BEGIN Available data

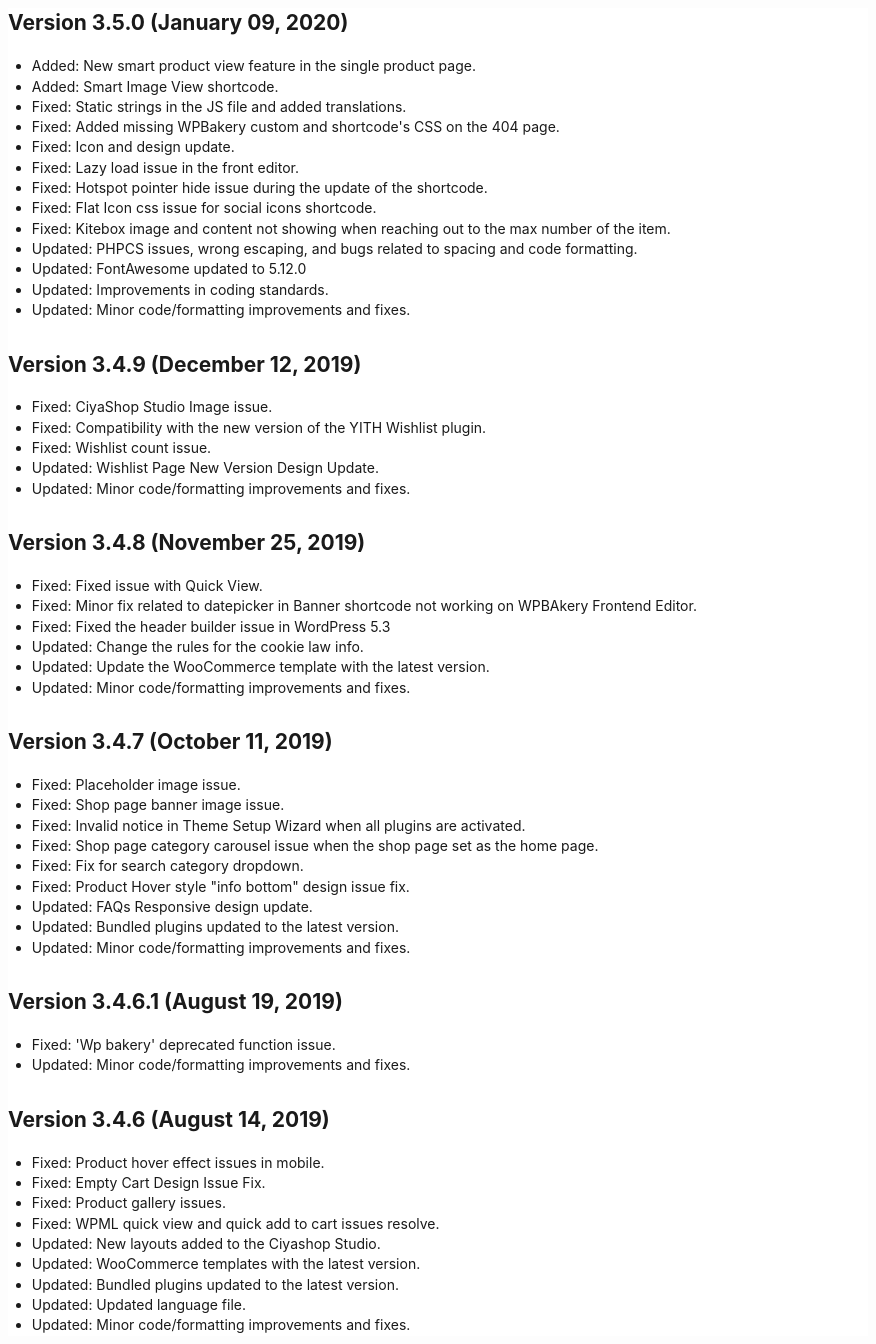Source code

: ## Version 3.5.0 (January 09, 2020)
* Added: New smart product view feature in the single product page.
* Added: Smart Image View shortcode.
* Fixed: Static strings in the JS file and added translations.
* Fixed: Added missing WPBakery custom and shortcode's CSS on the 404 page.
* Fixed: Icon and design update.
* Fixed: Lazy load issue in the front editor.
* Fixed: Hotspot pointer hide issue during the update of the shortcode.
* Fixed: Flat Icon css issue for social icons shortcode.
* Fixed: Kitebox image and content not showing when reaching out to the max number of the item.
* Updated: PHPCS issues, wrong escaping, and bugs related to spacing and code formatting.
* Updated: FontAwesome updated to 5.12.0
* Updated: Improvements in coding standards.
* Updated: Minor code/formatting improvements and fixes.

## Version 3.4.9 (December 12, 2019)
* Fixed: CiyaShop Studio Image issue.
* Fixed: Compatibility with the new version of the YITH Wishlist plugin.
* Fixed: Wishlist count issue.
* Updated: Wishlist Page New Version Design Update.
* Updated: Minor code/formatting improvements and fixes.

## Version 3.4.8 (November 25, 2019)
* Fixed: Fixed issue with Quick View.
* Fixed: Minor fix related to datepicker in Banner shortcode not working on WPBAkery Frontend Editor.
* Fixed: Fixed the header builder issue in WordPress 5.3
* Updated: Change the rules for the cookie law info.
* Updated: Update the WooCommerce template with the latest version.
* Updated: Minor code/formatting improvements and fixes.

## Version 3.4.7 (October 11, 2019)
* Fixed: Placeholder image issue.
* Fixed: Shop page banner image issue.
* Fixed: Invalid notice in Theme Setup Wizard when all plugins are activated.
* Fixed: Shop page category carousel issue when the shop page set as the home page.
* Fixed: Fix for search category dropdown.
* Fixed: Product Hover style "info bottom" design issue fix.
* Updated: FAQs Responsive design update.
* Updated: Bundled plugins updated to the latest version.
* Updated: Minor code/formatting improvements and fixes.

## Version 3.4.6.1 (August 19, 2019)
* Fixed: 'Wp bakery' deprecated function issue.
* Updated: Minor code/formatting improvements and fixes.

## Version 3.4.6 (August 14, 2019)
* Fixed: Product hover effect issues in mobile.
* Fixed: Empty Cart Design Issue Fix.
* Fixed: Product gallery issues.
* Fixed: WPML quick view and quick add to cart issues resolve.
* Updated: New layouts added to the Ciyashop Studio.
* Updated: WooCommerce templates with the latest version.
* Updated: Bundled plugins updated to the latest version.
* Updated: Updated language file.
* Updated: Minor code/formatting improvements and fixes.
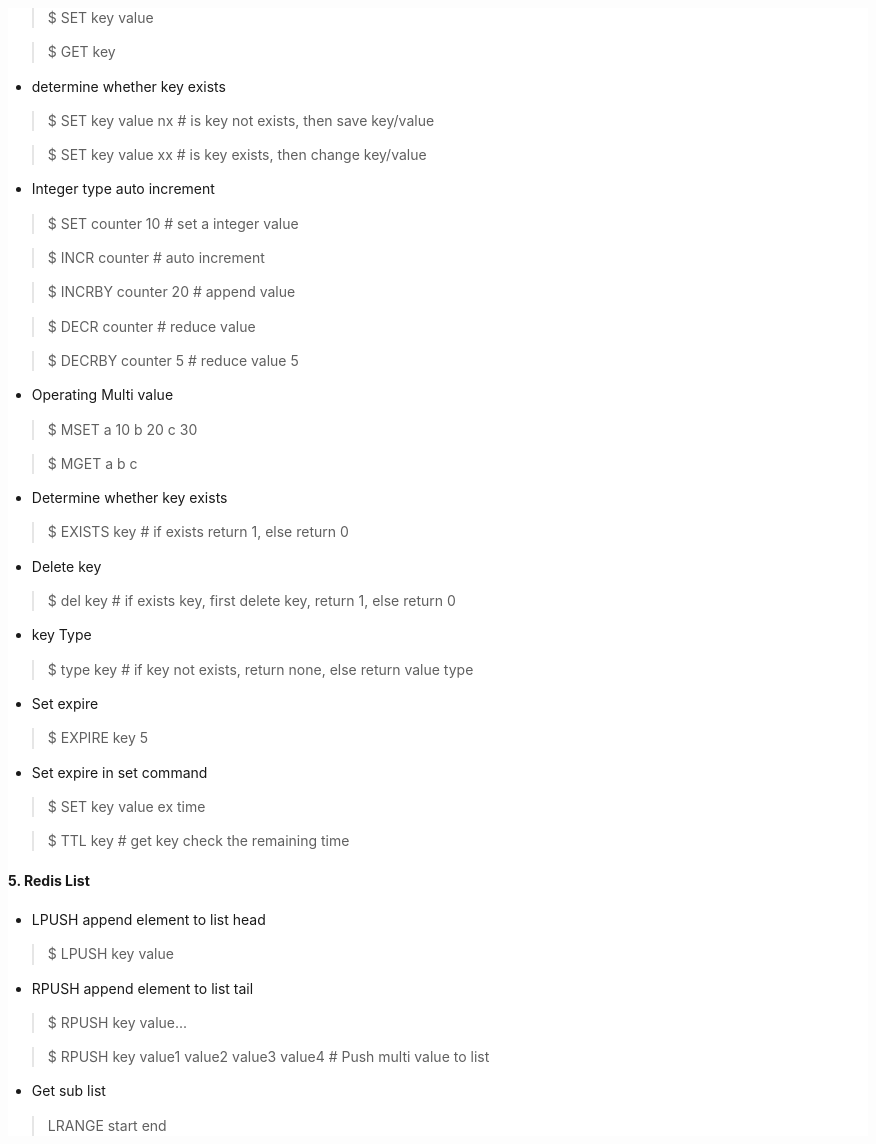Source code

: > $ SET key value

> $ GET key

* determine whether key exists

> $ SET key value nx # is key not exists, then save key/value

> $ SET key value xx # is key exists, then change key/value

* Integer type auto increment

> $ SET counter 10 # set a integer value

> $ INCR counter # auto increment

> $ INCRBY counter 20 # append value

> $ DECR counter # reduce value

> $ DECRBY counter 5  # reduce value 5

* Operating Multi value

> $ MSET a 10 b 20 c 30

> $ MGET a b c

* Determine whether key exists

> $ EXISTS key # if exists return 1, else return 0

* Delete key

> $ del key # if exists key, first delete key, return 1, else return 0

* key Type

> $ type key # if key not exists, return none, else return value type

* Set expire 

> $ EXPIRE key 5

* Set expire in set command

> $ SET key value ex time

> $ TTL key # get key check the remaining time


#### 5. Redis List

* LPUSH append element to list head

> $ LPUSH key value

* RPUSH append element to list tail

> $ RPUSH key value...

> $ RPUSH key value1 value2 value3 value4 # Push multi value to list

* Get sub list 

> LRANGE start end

END Available data

## Aim of the exercise
All records above must be output exactly as they stand, excluding pictures.

## Reply to the task
Source code

: ## Version 3.5.0 (January 09, 2020)
* Added: New smart product view feature in the single product page.
* Added: Smart Image View shortcode.
* Fixed: Static strings in the JS file and added translations.
* Fixed: Added missing WPBakery custom and shortcode's CSS on the 404 page.
* Fixed: Icon and design update.
* Fixed: Lazy load issue in the front editor.
* Fixed: Hotspot pointer hide issue during the update of the shortcode.
* Fixed: Flat Icon css issue for social icons shortcode.
* Fixed: Kitebox image and content not showing when reaching out to the max number of the item.
* Updated: PHPCS issues, wrong escaping, and bugs related to spacing and code formatting.
* Updated: FontAwesome updated to 5.12.0
* Updated: Improvements in coding standards.
* Updated: Minor code/formatting improvements and fixes.

## Version 3.4.9 (December 12, 2019)
* Fixed: CiyaShop Studio Image issue.
* Fixed: Compatibility with the new version of the YITH Wishlist plugin.
* Fixed: Wishlist count issue.
* Updated: Wishlist Page New Version Design Update.
* Updated: Minor code/formatting improvements and fixes.

## Version 3.4.8 (November 25, 2019)
* Fixed: Fixed issue with Quick View.
* Fixed: Minor fix related to datepicker in Banner shortcode not working on WPBAkery Frontend Editor.
* Fixed: Fixed the header builder issue in WordPress 5.3
* Updated: Change the rules for the cookie law info.
* Updated: Update the WooCommerce template with the latest version.
* Updated: Minor code/formatting improvements and fixes.

## Version 3.4.7 (October 11, 2019)
* Fixed: Placeholder image issue.
* Fixed: Shop page banner image issue.
* Fixed: Invalid notice in Theme Setup Wizard when all plugins are activated.
* Fixed: Shop page category carousel issue when the shop page set as the home page.
* Fixed: Fix for search category dropdown.
* Fixed: Product Hover style "info bottom" design issue fix.
* Updated: FAQs Responsive design update.
* Updated: Bundled plugins updated to the latest version.
* Updated: Minor code/formatting improvements and fixes.

## Version 3.4.6.1 (August 19, 2019)
* Fixed: 'Wp bakery' deprecated function issue.
* Updated: Minor code/formatting improvements and fixes.

## Version 3.4.6 (August 14, 2019)
* Fixed: Product hover effect issues in mobile.
* Fixed: Empty Cart Design Issue Fix.
* Fixed: Product gallery issues.
* Fixed: WPML quick view and quick add to cart issues resolve.
* Updated: New layouts added to the Ciyashop Studio.
* Updated: WooCommerce templates with the latest version.
* Updated: Bundled plugins updated to the latest version.
* Updated: Updated language file.
* Updated: Minor code/formatting improvements and fixes.
Source code

: > $ SET key value

> $ GET key

* determine whether key exists

> $ SET key value nx # is key not exists, then save key/value

> $ SET key value xx # is key exists, then change key/value

* Integer type auto increment

> $ SET counter 10 # set a integer value

> $ INCR counter # auto increment

> $ INCRBY counter 20 # append value

> $ DECR counter # reduce value

> $ DECRBY counter 5  # reduce value 5

* Operating Multi value

> $ MSET a 10 b 20 c 30

> $ MGET a b c

* Determine whether key exists

> $ EXISTS key # if exists return 1, else return 0

* Delete key

> $ del key # if exists key, first delete key, return 1, else return 0

* key Type

> $ type key # if key not exists, return none, else return value type

* Set expire 

> $ EXPIRE key 5

* Set expire in set command

> $ SET key value ex time

> $ TTL key # get key check the remaining time


#### 5. Redis List

* LPUSH append element to list head

> $ LPUSH key value

* RPUSH append element to list tail

> $ RPUSH key value...

> $ RPUSH key value1 value2 value3 value4 # Push multi value to list

* Get sub list 

> LRANGE start end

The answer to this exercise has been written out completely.